O ministro também disse que Bolsonaro o autorizou a privatizar subsidiárias da Petrobras que não fazem parte do negócio principal da estatal no governo. Contudo, a permissão não se estendeu à própria Petrobras.

Guedes também afirmou no evento ter sugerido a Bolsonaro que ele levasse a Petrobras para o Novo Mercado.
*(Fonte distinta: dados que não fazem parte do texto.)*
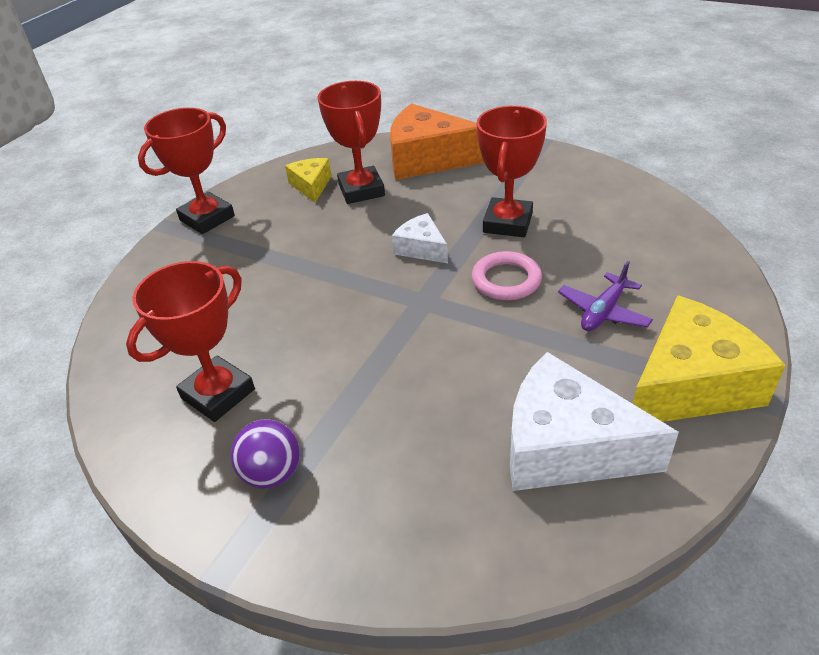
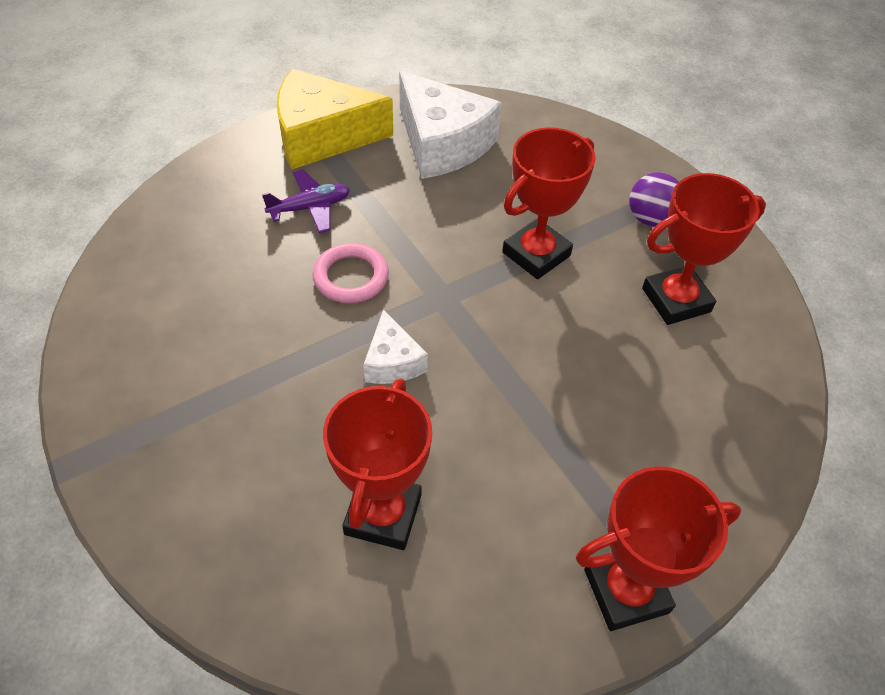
camera: 155 degrees left, 10 degrees up
(311, 186) = (443, 574): yellow cheese -> none
(427, 159) = (243, 530): orange cheese -> none
(507, 223) = (275, 344): red trophy -> red trophy (536, 254)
Caso isso ocorresse, seria semelhante à Eletrobras, que passou por esse processo de desestatização. “Se anunciarmos que fomos para o novo mercado, o valor da companhia vai aumentar substancialmente”, disse.

Campanha eleitoral de Bolsonaro deverá abordar privatizações

Além disso, Guedes revelou que a campanha de Bolsonaro para as eleições presidenciais de 2022 também deverá abordar novas privatizações. “Somos liberais, acho que devemos defender isso, porque a campanha está vindo”, disse. “Acho que isso será um assunto na campanha, e todo mundo sabe onde estarei na campanha”, acrescentou.

Inclusive, o ministro afirmou que a opinião pública já está preparada para lidar com a privatização da Petrobras. “Eles sabem que essas companhias públicas foram mal usadas”, afirmou.

Guedes também revelou que as prioridades econômicas do governo Bolsonaro, caso reeleito, estarão relacionadas à redução de custos para geração de empregos e conclusão da reforma da Previdência. De acordo com o ministro, o objetivo é implementar o sistema de capitalização, bem como aprovar a reforma tributária.